Rasa Memiliki
Seakan memikirkan (baca: peduli) tapi sebenarnya tidak. Khususnya dalam masalah jodoh. Menurutnya ia peduli denganku yang belum menikah. Namun, ia katakan "Kalau bisa (menikah dengan) orang sini". Maksudnya, perempuan domisili setempat.
Aku merasa ada ego dari kalimat tadi, yang tak disadarinya. Oke, itu bukan paksaan. Tapi sebagai seorang anak akan berpikir seribu kali untuk tidak mengupayakan "kalau bisa..." itu. Bahwa seorang anak dianggap miliknya dan selamanya harus miliknya. Satu sisi boleh dimaklumi. Ini mungkin dikarenakan tipisnya (atau tidak ada?) prinsip pembebasan yang mengiringi perjalanan hidup sedari mula.
Jika memang nilai yang diyakini masyarakat tradisional adalah nilai agama, maka seharusnya orang tua tidak merasa memiliki secara berlebihan terhadap anak.
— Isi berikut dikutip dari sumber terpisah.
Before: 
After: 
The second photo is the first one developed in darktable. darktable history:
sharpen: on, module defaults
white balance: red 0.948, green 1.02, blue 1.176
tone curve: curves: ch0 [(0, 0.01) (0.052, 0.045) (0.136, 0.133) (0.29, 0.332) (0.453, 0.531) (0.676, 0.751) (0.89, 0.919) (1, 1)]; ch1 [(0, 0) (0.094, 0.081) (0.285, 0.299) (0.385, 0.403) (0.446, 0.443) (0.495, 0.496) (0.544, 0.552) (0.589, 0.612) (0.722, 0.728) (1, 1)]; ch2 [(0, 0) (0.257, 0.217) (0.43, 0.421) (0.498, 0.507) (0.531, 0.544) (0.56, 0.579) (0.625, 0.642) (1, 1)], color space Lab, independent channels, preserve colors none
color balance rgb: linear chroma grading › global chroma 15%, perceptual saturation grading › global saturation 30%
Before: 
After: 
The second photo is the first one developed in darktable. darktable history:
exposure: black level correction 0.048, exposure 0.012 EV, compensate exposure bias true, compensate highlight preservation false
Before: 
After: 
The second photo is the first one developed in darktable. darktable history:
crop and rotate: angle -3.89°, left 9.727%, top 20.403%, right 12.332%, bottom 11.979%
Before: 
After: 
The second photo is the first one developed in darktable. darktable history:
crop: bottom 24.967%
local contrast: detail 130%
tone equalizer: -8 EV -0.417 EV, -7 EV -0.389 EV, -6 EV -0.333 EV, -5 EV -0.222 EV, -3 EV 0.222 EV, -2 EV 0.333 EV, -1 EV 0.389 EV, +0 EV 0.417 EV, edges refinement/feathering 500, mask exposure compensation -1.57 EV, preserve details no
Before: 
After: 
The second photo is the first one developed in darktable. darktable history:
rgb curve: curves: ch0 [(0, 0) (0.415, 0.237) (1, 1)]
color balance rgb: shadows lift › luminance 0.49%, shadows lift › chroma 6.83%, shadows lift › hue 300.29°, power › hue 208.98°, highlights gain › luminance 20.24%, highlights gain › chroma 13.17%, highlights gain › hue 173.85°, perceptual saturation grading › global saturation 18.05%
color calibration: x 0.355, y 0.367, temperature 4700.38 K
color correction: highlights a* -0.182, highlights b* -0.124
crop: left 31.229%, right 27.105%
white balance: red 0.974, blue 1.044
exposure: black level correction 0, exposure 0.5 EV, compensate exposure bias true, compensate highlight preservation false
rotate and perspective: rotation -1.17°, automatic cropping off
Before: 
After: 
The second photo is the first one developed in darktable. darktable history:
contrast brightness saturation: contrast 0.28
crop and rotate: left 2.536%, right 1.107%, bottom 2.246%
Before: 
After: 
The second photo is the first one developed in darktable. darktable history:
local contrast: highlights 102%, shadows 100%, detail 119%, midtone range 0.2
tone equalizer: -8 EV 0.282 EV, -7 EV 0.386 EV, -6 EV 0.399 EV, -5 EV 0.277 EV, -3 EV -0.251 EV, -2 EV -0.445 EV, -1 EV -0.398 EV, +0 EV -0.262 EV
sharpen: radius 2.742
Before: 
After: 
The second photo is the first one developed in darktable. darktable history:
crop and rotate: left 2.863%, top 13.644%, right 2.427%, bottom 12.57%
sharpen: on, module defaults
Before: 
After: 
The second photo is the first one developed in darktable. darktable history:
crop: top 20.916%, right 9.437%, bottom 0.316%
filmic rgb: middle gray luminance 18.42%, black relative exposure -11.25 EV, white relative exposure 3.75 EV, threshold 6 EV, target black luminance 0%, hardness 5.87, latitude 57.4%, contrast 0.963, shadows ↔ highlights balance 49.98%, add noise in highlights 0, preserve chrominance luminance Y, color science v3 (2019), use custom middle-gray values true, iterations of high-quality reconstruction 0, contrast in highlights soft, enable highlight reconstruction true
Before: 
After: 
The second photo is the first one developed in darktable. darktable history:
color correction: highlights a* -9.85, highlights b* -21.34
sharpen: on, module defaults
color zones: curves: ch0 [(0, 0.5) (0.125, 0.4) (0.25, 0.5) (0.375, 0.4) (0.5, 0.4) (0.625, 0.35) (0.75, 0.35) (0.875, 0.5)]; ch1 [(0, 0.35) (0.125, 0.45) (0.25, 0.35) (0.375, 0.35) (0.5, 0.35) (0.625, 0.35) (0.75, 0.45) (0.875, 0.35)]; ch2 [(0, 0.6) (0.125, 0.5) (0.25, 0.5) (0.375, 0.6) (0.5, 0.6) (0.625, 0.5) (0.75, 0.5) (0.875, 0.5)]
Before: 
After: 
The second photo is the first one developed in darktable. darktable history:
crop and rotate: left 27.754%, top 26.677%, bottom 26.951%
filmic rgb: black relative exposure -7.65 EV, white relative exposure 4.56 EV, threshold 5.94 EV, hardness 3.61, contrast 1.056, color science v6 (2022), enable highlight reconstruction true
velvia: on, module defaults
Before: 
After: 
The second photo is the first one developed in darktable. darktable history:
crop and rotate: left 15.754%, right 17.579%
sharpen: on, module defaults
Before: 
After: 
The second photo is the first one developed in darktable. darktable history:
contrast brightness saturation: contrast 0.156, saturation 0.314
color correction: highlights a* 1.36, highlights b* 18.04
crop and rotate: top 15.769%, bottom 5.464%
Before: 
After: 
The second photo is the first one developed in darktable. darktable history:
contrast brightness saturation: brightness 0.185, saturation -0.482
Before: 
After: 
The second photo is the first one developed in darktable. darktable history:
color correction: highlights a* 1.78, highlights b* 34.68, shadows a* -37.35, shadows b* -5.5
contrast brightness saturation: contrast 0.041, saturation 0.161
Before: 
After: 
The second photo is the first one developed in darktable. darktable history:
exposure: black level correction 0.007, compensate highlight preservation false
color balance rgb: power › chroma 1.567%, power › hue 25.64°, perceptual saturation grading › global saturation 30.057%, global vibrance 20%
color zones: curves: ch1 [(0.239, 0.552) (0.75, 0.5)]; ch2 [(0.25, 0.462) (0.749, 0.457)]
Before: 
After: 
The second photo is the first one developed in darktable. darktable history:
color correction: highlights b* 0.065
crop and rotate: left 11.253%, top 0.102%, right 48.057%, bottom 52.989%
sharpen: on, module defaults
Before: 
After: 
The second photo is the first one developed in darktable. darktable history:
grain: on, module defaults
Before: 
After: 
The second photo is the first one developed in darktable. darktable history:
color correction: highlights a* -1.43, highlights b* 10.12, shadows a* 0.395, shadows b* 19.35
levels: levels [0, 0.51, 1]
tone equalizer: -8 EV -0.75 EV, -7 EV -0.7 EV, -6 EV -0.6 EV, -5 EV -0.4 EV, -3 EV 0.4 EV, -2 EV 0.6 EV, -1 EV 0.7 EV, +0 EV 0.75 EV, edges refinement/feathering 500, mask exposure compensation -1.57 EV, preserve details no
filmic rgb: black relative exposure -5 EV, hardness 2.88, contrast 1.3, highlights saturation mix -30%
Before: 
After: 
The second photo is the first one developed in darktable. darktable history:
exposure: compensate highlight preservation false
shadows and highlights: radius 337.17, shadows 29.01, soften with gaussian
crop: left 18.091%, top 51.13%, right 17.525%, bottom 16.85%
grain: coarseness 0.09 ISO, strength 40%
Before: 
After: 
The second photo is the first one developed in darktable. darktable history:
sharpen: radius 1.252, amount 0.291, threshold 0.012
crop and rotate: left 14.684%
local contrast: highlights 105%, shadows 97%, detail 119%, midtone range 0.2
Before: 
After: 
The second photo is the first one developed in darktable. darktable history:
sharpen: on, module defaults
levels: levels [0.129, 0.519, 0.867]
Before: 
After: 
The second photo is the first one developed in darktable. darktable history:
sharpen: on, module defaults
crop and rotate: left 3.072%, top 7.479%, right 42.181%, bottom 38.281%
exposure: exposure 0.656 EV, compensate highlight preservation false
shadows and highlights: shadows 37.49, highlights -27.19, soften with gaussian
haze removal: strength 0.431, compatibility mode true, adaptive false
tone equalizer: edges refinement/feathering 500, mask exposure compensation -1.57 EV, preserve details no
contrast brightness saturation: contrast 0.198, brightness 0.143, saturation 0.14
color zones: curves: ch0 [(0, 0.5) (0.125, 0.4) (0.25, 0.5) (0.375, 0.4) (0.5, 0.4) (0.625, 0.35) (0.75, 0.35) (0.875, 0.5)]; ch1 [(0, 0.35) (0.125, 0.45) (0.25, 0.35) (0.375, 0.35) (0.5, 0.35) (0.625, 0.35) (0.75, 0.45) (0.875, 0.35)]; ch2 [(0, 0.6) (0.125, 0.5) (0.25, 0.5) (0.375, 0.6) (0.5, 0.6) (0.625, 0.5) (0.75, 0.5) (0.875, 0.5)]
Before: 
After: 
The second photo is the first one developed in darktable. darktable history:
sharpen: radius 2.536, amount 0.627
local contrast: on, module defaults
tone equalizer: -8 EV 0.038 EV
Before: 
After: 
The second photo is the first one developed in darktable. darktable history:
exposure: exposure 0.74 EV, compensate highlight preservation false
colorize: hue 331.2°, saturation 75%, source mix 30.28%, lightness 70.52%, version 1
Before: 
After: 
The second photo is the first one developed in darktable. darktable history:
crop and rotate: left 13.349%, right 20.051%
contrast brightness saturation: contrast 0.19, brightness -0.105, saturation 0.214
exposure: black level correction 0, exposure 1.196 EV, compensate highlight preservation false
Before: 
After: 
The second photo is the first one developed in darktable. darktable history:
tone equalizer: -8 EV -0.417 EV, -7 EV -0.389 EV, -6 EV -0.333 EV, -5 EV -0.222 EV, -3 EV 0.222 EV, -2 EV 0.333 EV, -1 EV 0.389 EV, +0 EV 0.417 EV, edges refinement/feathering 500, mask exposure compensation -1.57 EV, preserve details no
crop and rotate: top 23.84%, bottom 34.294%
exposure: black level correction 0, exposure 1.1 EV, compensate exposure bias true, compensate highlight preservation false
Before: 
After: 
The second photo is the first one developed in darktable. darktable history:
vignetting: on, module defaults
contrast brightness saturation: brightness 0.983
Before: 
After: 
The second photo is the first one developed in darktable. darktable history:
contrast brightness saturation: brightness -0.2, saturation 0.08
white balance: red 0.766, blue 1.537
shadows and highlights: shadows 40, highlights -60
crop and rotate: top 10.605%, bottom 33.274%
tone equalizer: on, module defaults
Hal ini ada dalam ajaran agama (Islam) melalui Nabi Ibrahim dan anaknya Nabi Ismail. Apakah para orang tua tidak menyerap hikmah dari kisah kedua Nabi tersebut yang mengikis habis rasa memiliki? Ataukah memang tidak ada penekanan dalam hal tersebut oleh penceramah di kampung?
Perihal rasa memiliki, itu baik. Misal rasa memiliki atas identitas nasional. Dan aku kira tidak dengan rasa memiliki yang dipaparkan di awal. Karena ada konsekuensi yang harus ditanggung jika tetap dipertahankan. Tanpa disadari ini berpengaruh pada kepribadian anak. Si anak akan merasa terkekang khususnya pikirannya. Beruntung kalau perasaan terkekang itu hanya berhenti di dalam rumah.
Celakanya ketika si anak berada di lingkungan lain dengan memikul perasaan serupa. Dalam pekerjaan misal. Ia akan takut melakukan sesuatu. Dalam arti ia sebenarnya tahu bagaimana memecahkan suatu masalah, tetapi takut mengambil keputusan. Tamat, satu pemimpin gagal tercipta.